I will restrain myself this year. I will only ask readers to look at the MHLW press release (Link - J) and note:
- The total number of children attending public day care in Japan increased by 42,779. To put that in perspective, that represents the equivalent opening of 850 new day care centers (the newest one in my neighbor accommodates 50 children) in a single calendar year. This was the largest year-on-year increase in children ever.The struggles of Yokohama and Suginami to keep ahead of increases in demand and the failure of the nationwide numbers to plummet, despite record levels of new children getting incepted into the system (an annual increase double the number on the waiting lists!) -- illustrate the difficulties of inherent in meeting the challenge of what reader JC calls the "out of the woodwork effect" -- where increases of the supply of a good increases the demand for that good, even with rising prices.
- The actual number of new day care center that opened -- 327 -- indicates that much of the record increase in children was handled by existing facilities with excess capacity
- Only two prefectures have chronic day care deficits as represented by waiting lists: Tokyo and Okinawa. All other prefectures are either at zero children on waiting lists or are on a course toward that goal.
- Yokohama, the municipality that gets all the attention from the press and the politicians for zeroing out its waiting lists (Link) was not even in the top five among cities cutting back on its lists last year. The best performer in raw numbers was Nagoya, which managed to reduce its waiting lists by 73% in a single year. There were 1032 children on waiting lists in Nagoya in April 2012 but only 280 children a year later.
- Maintaining a reputation of success is costly. Keeping the promise to have no children on waiting lists within three years meant the Yokohama city government had to find or build public daycare accommodations for 3,740 more children in the last fiscal year. The Tokyo ward of Suginami, which won national recognition for its zeroing out of its waiting lists a decade ago, is still recovering from the consequences of earning a reputation of being "working parent friendly" and thus an attractive destination for young parents or would be parents. Of all the nation's municipalities Suginami had the largest raw increase in children on waiting lists.
- Despite immense efforts of local authorities, the number of children on waiting lists nationwide remained stuck above 20,000 -- though there was improvement, with the totals falling from 24,825 to 22,741.
Considering that local authorities have little ability to raise funds for specific projects, that the total and relative numbers of small children are declining, that both the national and local budgets have to accommodate rapid increases in costs associated with the elderly (who vote) and all levels of government face severe fiscal crises, the effort being put into increasing access to public day care seems very respectable.

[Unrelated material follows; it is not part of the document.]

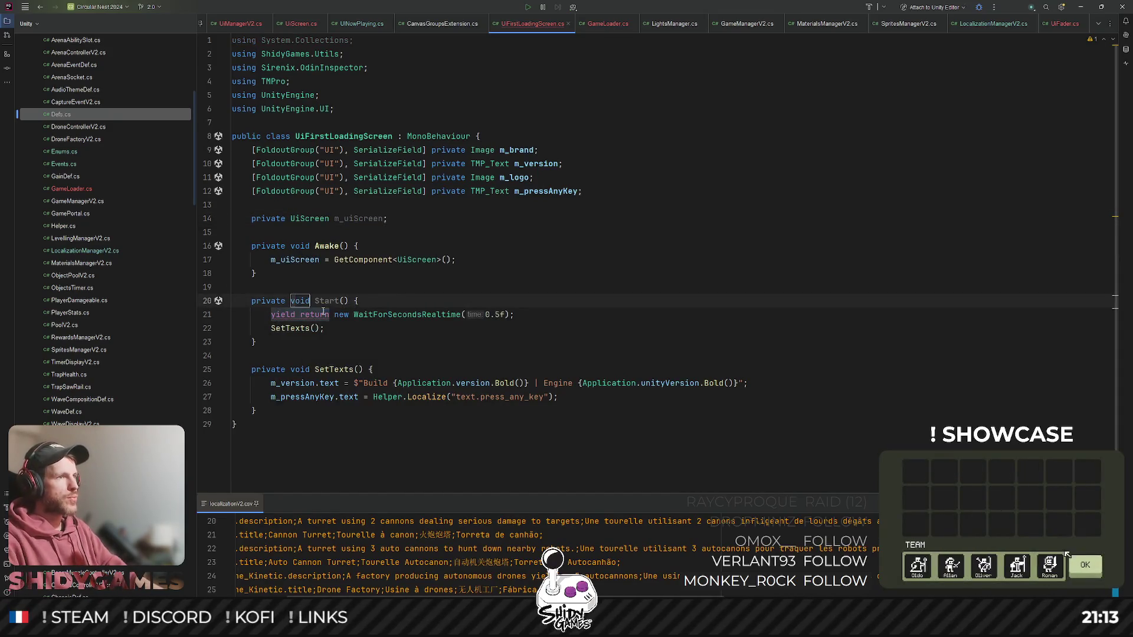
pyautogui.moveTo(272, 315); pyautogui.dragTo(581, 313)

Not that you would ever hear about these successes from demagogues fishing for the votes of women (Link) or worse from men who wish to show their sensitivity. For the record, public day care is used by families -- sometimes single-parent, most times not -- not women. In these families the men are very often equal partners in child rearing and the household. Indeed, in terms of beneficial social transformation of individuals, day care centers probably rarely make better mothers -- but they seem to make better fathers.